In the cryptocurrency world, investors often struggle between spot trading and contract trading. In fact, both methods can be profitable, and the major earners fall into two categories: one is the skilled traders with exceptional techniques, and the other is the seemingly simple yet deeply knowledgeable 'fool' type of investors.

Cryptocurrency investors are primarily retail investors. Most retail investors start with capital below 100,000 USDT, while those with around 1,000,000 USDT are rare, and those above 5,000,000 USDT are even fewer. The way to make money varies greatly depending on the amount of capital.

Investors with over 1,000,000 USDT pursue stability, do not prioritize short-term gains, and prefer spot trading. They adopt a conservative strategy akin to 'fools,' investing based on bull and bear cycles, with durations ranging from one year to three years or even longer, and they are satisfied with returns of 5-10 times.

On the other hand, the vast majority of retail investors, due to limited funds, hope to profit quickly in the short term, thus leaning towards contract trading. Contract trading inherently carries high leverage, allowing for small investments to yield large returns, but the risks are extremely high.
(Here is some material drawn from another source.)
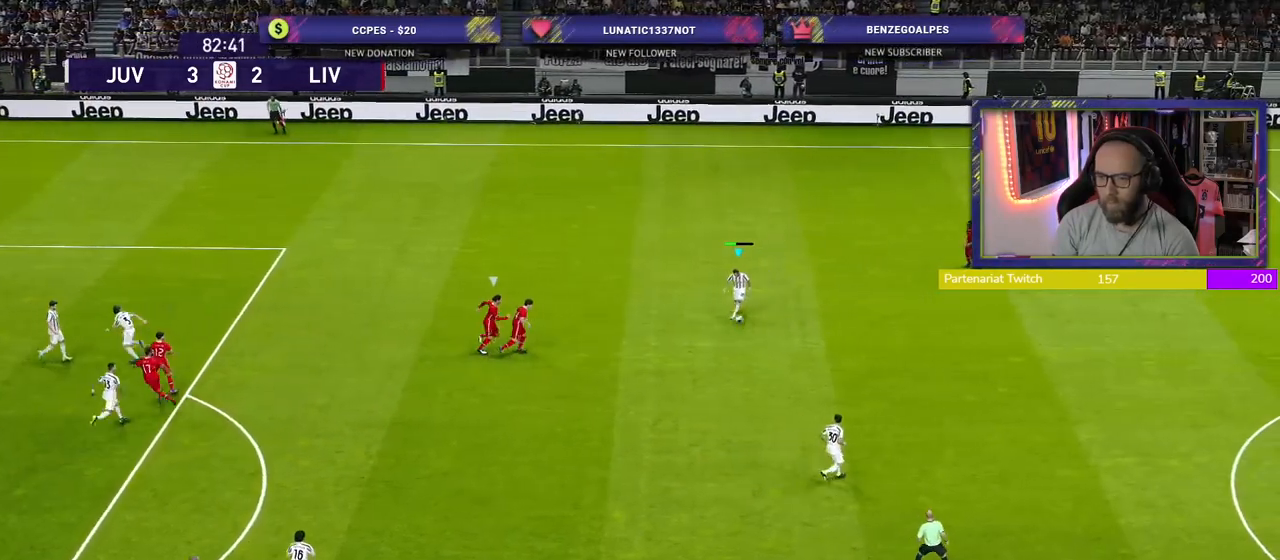
{"buttons": [], "left_stick": "center", "right_stick": "center", "events": []}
This requires retail investors to have a comprehensive trading strategy, precise market judgment, excellent operational skills, and a strong awareness of risk control, further testing whether they possess the qualities of a skilled trader.

In simple terms, the key to spot trading lies in grasping the timing of entry, while contract trading focuses on operational skill. I sincerely hope that every investor can continuously accumulate experience and wealth, and one day, engage in stable investments like the 'fool' type investors. But always remember, the risks in the cryptocurrency world are enormous, and regardless of the trading method chosen, risk control must always be the top priority.